Some are driven by a mechanistic desire for a ‘sustainable world’ in line with the Brundtland definition of sustainable development: “Sustainable development is development that meets the needs of the present, without compromising the ability of future generations to meet their own needs.”

This is a worthy goal but the word development has been twisted out of all recognition by the capitalists seeking to make more money and by governments who jump to their tune. Just look at the corporate responsibility statements from companies that are polluting heavily and you will often see how they have hijacked the phrase and reframed it to mean growth (a great example from Shell is here, apparently sustainability is integral to all Shell activities!)

Some have an absolute recognition of future generations. The notion that that we should make decisions based on the impact on our descendants in seven generations time is a great way of understanding impacts. The idea that we protect our children is a theme of many species, and an idea that is central to parenthood for humans. Protecting the Earth for our children is a worthy ideal.

Others have a more spiritual alignment seeing the world as sacred as path of an Earth based religion. While I have considered myself as an Animist for some time (and as a Pagan Druid which all fit nicely together as a set of beliefs and philosophies), I was surprised to see how little has been written on the subject, even in the thought soup that is the interweb.

I’m reading Bobcat’s excellent book The Wakeful World which seems to take a fairly academic look at Animism. John Beckett has done a short piece on it here where he asks if we talk to our cats, dogs and er… trees. Animism was dismissed as primitive by anthropologists in the late 19th century and doesn’t seem to have managed to get much traction in mainstream thought since then. I guess that 20th century ‘progressive’ man didn’t want anything primitive upsetting their lifestyles!

= = = = =

Problems and tasks:
(a) Transcribe everything in the passage on sustainability and animism from "I’m reading Bobcat’s" down to "upsetting their lifestyles!".
(b) In one to three sentences, state why, according to the passage on sustainability and animism, the word "development" no longer carries the meaning of the Brundtland definition.

Information provided:
= = = = =

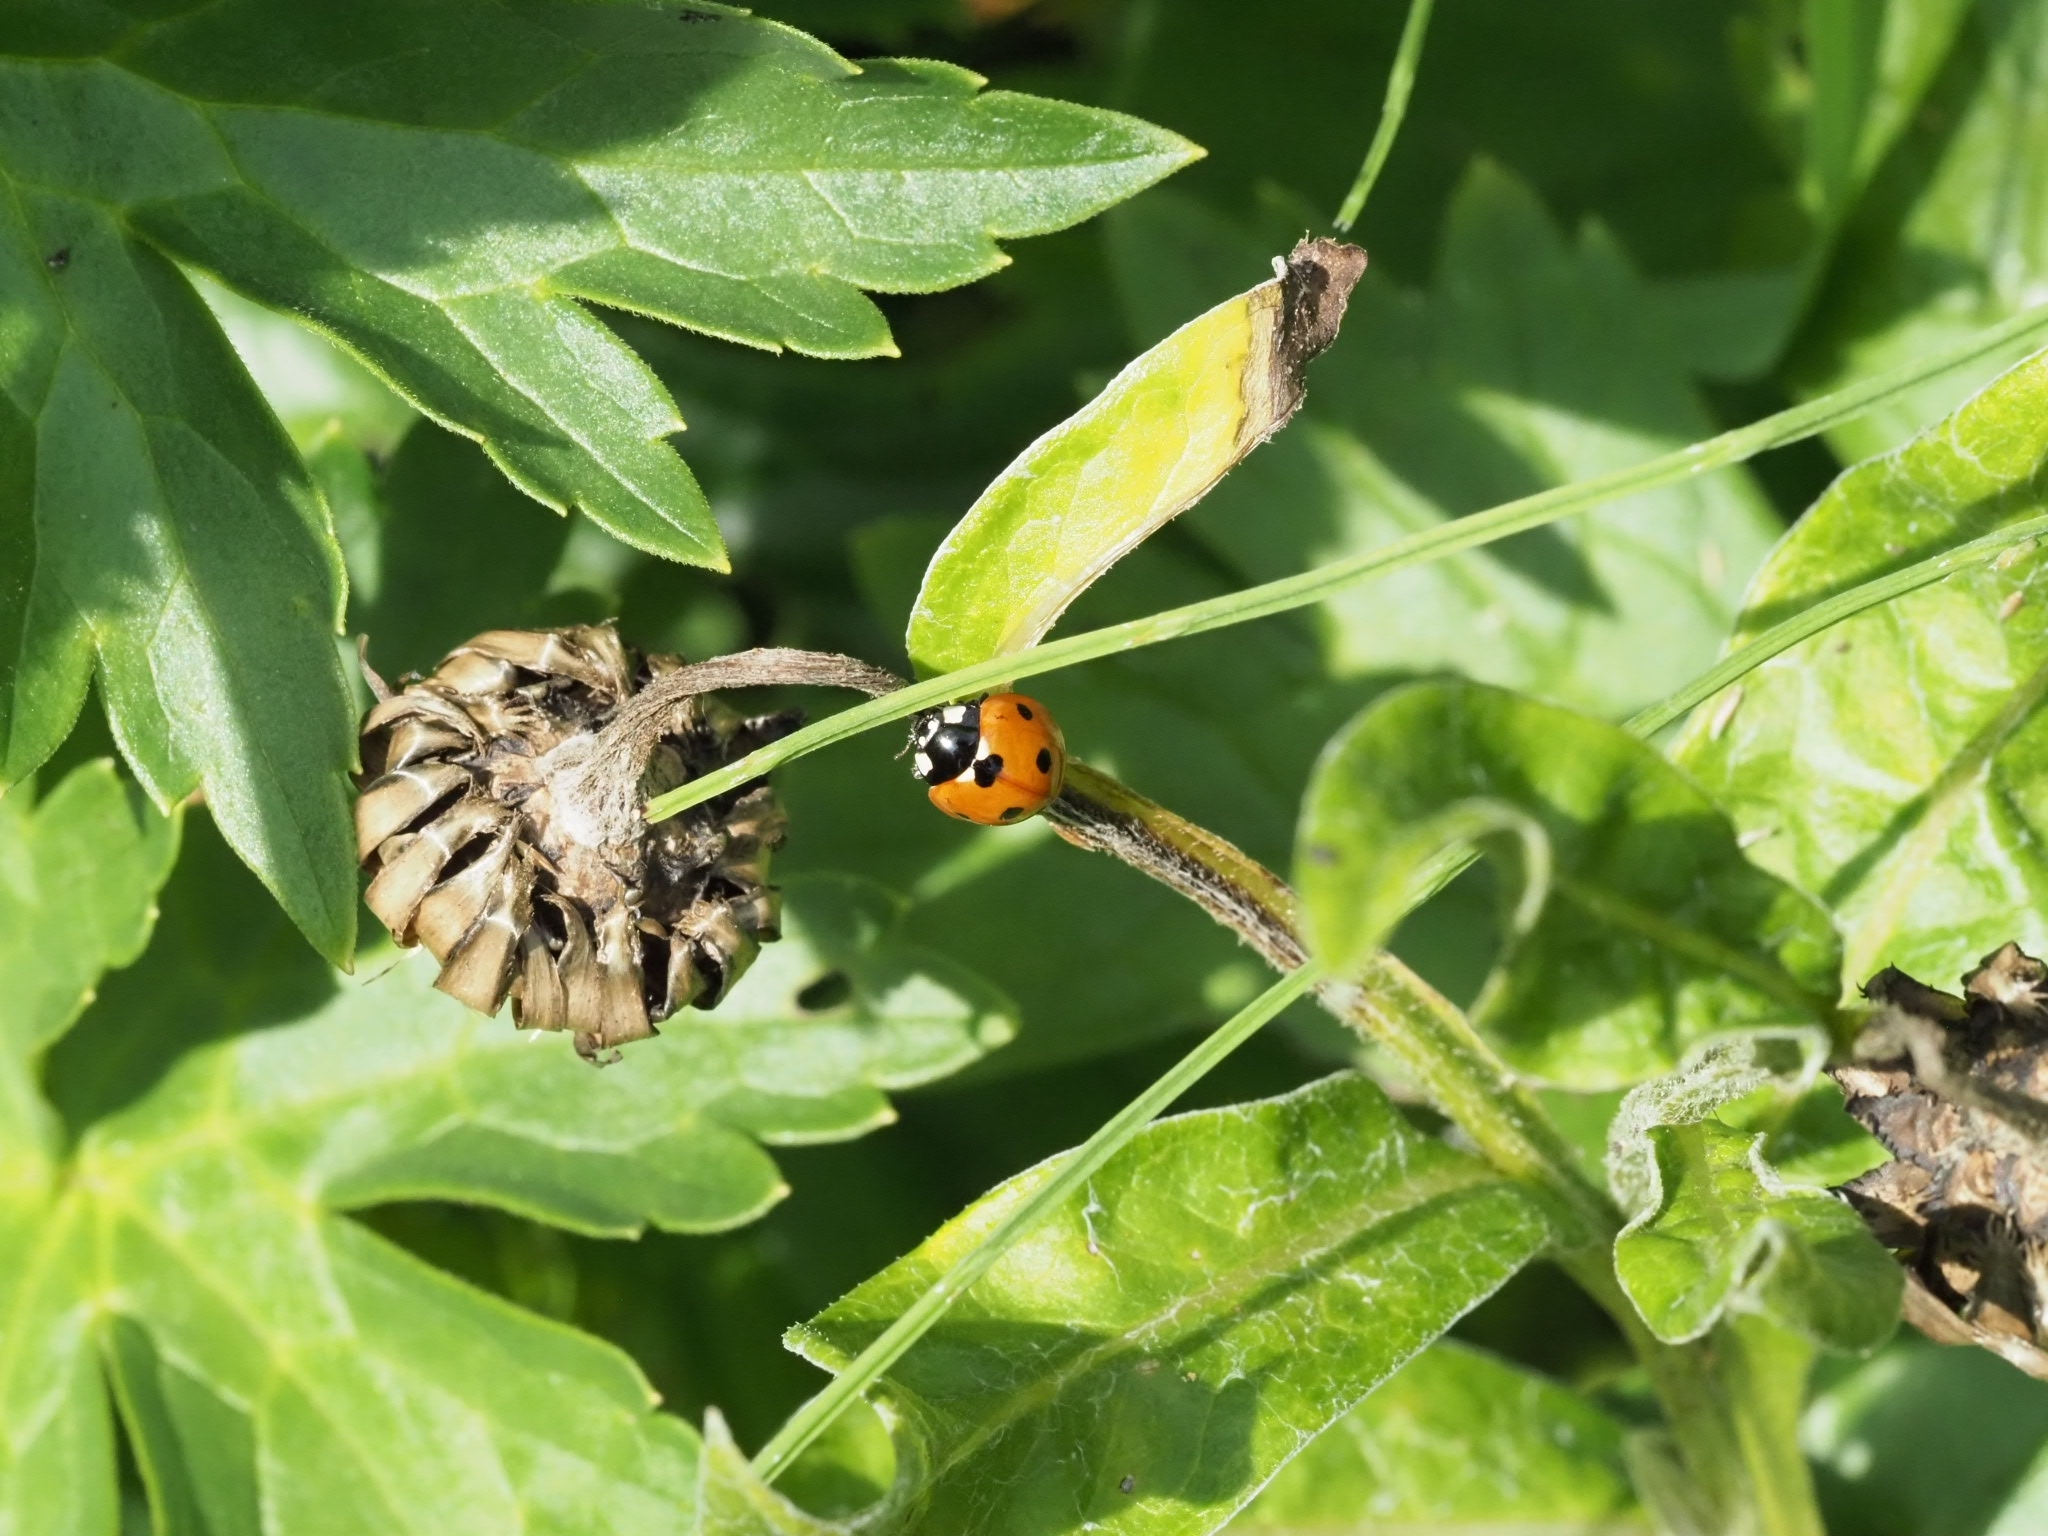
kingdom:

= = = = =

Results in order:
(a)
I’m reading Bobcat’s excellent book The Wakeful World which seems to take a fairly academic look at Animism. John Beckett has done a short piece on it here where he asks if we talk to our cats, dogs and er… trees. Animism was dismissed as primitive by anthropologists in the late 19th century and doesn’t seem to have managed to get much traction in mainstream thought since then. I guess that 20th century ‘progressive’ man didn’t want anything primitive upsetting their lifestyles!

(b) The writer says the word has been twisted out of all recognition by capitalists seeking to make more money and by the governments that follow them. Heavily polluting companies have hijacked the phrase in their corporate responsibility statements and reframed it to mean growth.